Pembangunan saluran banjir kanal timur dibagi menjadi 13 tahap dengan memanfaatkan tanah
seluas 330 hektar, terdiri atas tanah masyarakat seluas 220 hektar, swasta 83 hektar, dan tanah
milik Pemerintah DKI Jakarta seluas 19 hektar. Besarnya luas tanah yang digunakan ini, karena
saluran banjir kanal cukup lebar, yakni dengan lebar antara 100-300 meter, tergantung lokasinya,
sedangkan lebar bantaran kali masing-masing 18 meter di sisi kiri dan kanan saluran.

Dibuat sejak ribuan tahun yang lalu

Kanal adalah saluran air buatan manusia yang dibuat untuk berbagai keperluan yang membantu
kehidupan manusia. Kanal sudah dibuat oleh manusia sejak ribuan tahun yang lalu. Kanal tertua
ditemukan di Mesopotamia, sekitar  tahun 4000 SM. Walaupun bentuk kanal hampir tidak
berubah, teknologi pembangunan kanal makin berkembang.

Guna kanal bagi manusia

Kanal ada di seluruh dunia. Sebenarnya untuk apa, sih, manusia membuat kanal? Ini beberapa
guna kanal:
1. Transportasi. Kanal dapat dilalui oleh kapal dan perahu untuk membawa orang dan
barang. Kanal untuk transportasi biasanya terhubung dengan sungai, danau atau laut.

2. Irigasi. Kanal dibuat untuk mengairi lahan pertanian.

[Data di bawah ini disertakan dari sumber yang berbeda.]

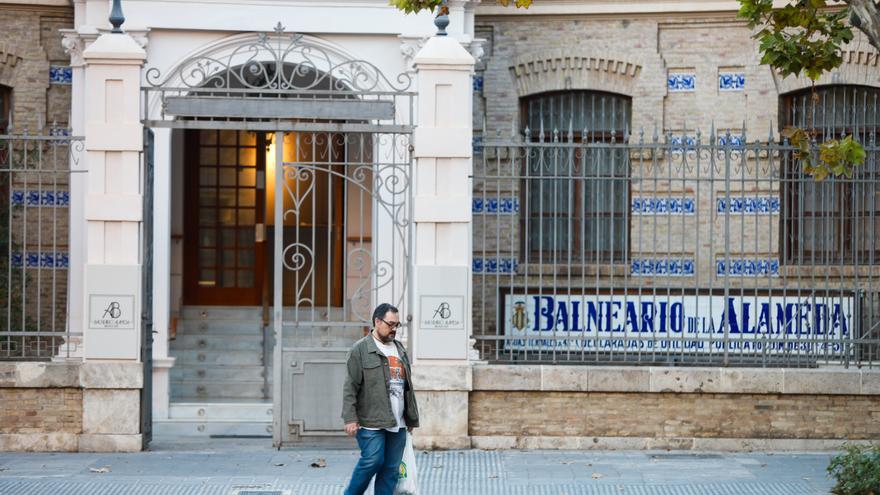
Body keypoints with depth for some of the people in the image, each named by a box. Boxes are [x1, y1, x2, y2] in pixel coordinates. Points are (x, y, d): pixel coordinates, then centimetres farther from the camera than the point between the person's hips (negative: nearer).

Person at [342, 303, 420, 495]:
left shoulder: (400, 350, 19)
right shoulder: (360, 349, -2)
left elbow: (408, 387, 23)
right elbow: (350, 387, -8)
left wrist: (412, 418, 21)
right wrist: (350, 418, -15)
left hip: (397, 424, 6)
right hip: (371, 422, -6)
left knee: (391, 468, 4)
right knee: (372, 461, -11)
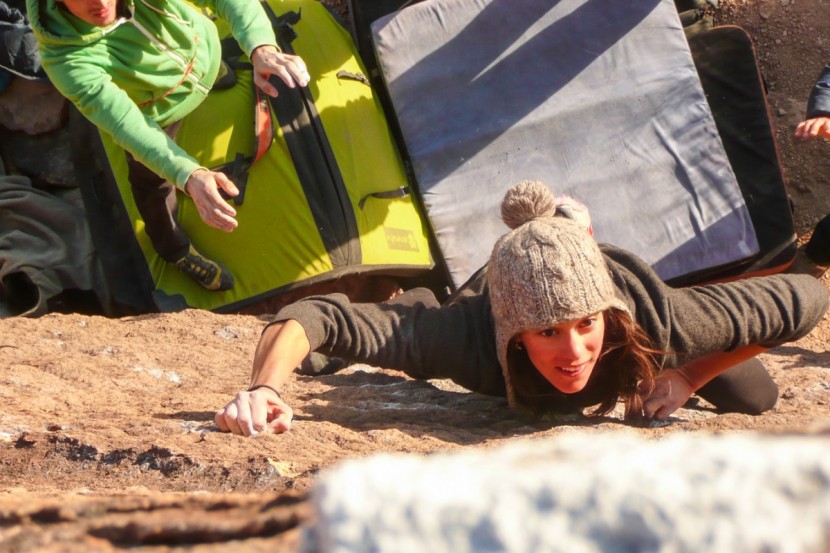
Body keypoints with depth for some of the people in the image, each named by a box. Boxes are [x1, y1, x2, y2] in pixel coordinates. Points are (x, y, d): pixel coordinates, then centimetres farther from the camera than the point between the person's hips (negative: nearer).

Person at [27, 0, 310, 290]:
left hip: (200, 48, 3)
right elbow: (127, 125, -50)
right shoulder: (67, 60, -46)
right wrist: (189, 175, -64)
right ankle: (174, 248, 45)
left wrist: (262, 49, -56)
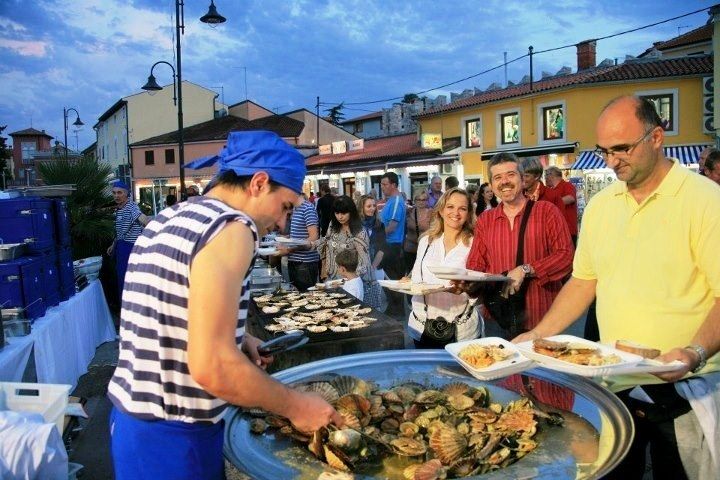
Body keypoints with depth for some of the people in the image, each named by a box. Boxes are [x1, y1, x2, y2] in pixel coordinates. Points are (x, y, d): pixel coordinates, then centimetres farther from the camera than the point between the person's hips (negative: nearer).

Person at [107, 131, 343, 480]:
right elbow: (211, 367, -26)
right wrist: (295, 406, -14)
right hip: (172, 438, -9)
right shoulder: (230, 228, -20)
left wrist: (234, 339, 12)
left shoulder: (167, 220, 8)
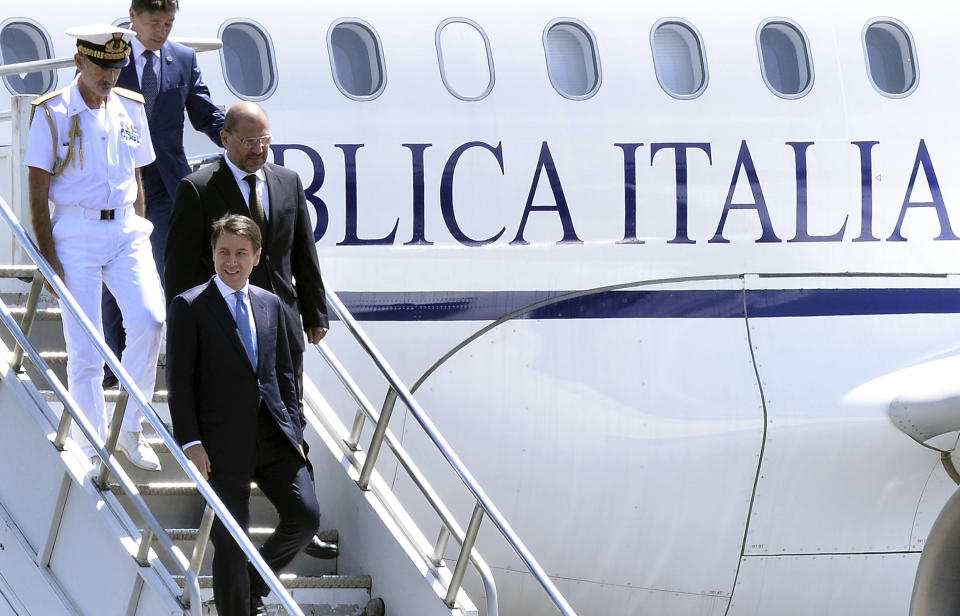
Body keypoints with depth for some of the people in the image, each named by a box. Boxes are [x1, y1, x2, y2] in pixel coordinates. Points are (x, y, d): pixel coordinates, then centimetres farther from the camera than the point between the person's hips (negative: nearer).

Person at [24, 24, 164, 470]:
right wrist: (47, 253, -9)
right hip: (76, 232, -3)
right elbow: (38, 188, -4)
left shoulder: (131, 109, 9)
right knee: (84, 345, -3)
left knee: (149, 320, -15)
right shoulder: (52, 113, -4)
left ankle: (129, 429, 1)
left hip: (126, 231, 3)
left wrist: (140, 231, 12)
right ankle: (93, 446, 7)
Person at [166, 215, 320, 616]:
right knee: (230, 539, -2)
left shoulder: (270, 304, 13)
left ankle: (256, 584, 19)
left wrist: (293, 431, 11)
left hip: (274, 436, 5)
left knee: (306, 515, -5)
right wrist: (190, 441, -13)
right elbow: (179, 381, -6)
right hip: (225, 443, -5)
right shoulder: (189, 307, -3)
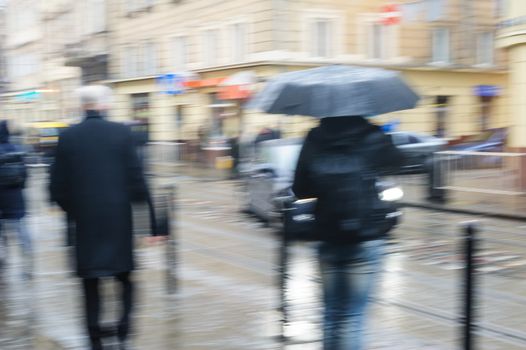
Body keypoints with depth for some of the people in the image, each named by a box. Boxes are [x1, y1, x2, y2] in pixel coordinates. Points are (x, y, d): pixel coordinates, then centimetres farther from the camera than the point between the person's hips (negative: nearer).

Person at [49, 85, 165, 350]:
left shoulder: (68, 137, -2)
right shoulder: (122, 133, -6)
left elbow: (57, 187, -1)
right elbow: (137, 181, -8)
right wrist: (151, 222, -1)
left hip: (84, 222, 1)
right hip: (119, 220, -1)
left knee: (90, 284, 12)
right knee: (125, 279, 14)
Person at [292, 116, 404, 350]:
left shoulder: (314, 140, -3)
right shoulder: (371, 138, -9)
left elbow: (300, 190, 1)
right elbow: (395, 162, 11)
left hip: (328, 240, 3)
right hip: (365, 240, -3)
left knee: (331, 314, 16)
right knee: (352, 317, 2)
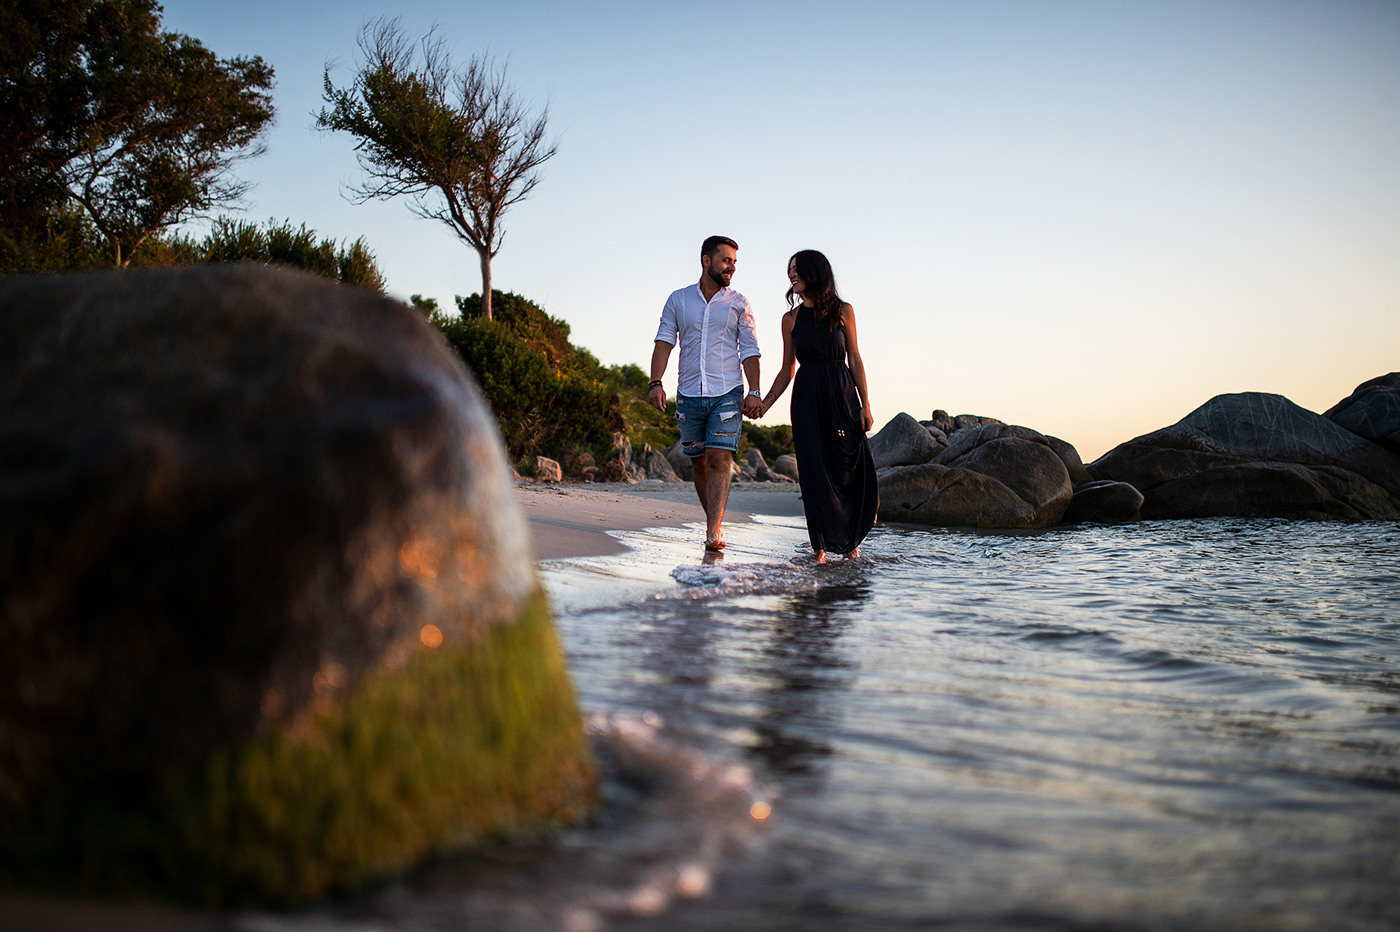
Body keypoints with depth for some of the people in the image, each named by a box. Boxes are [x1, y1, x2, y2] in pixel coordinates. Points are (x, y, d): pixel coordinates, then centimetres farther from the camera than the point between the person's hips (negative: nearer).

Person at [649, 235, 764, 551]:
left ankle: (714, 532, -20)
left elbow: (749, 350, 7)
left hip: (727, 394, -2)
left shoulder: (739, 304, 8)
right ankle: (714, 521, 22)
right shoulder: (678, 300, 9)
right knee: (698, 462, 7)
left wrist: (754, 392, -5)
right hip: (689, 395, 2)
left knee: (719, 458, -14)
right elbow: (664, 341, 3)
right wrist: (655, 383, -11)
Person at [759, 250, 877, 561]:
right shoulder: (791, 319, 8)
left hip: (842, 395, -1)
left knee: (848, 466, -2)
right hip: (807, 398, 1)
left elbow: (855, 360, 4)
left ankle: (850, 541, 14)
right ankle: (821, 547, 4)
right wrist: (764, 403, 4)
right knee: (815, 470, -3)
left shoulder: (843, 311, 3)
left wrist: (865, 405, -2)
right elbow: (787, 369, 12)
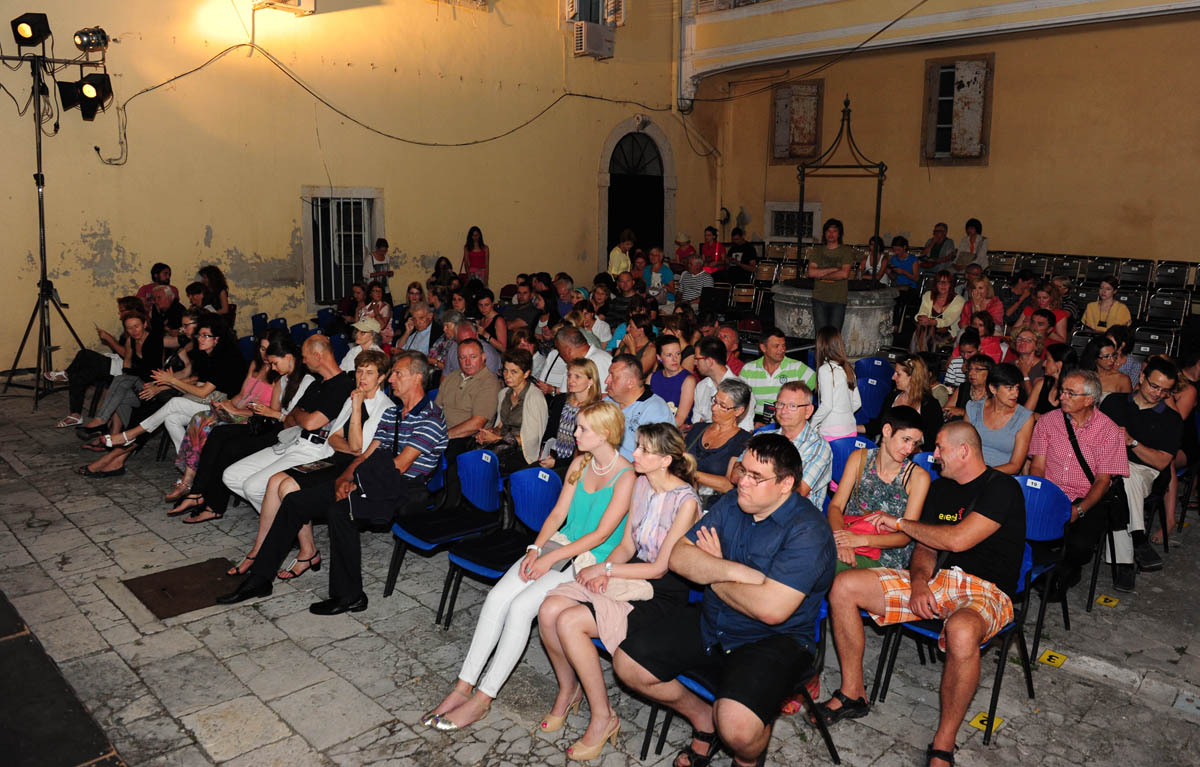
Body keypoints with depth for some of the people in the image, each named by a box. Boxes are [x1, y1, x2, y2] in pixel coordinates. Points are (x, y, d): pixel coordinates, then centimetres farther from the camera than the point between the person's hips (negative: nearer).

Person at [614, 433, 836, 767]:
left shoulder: (808, 530, -19)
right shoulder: (732, 503, 2)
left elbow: (771, 609, -29)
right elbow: (679, 556, -3)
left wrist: (711, 571, -13)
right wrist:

Air dari kanal ini disalurkan ke
lahan pertanian lewat saluran yang lebih kecil. Kanal ini ukurannya ada yang besar dan
bisa dilalui perahu, ada juga yang kecil.

3. Pengendali banjir. Kanal dapat menjadi saluran tempat membuang kelebihan air, jadi air
sungai tidak meluap dan permukaan tidak tergenang.

4. Tujuan wisata. Beberapa kanal di dunia menjadi daerah tujuan wisata dan ikon kota.
Ribuan kanal di Venisia menjadi tujuan wisata yang bisa dinikmati dari atas gondola.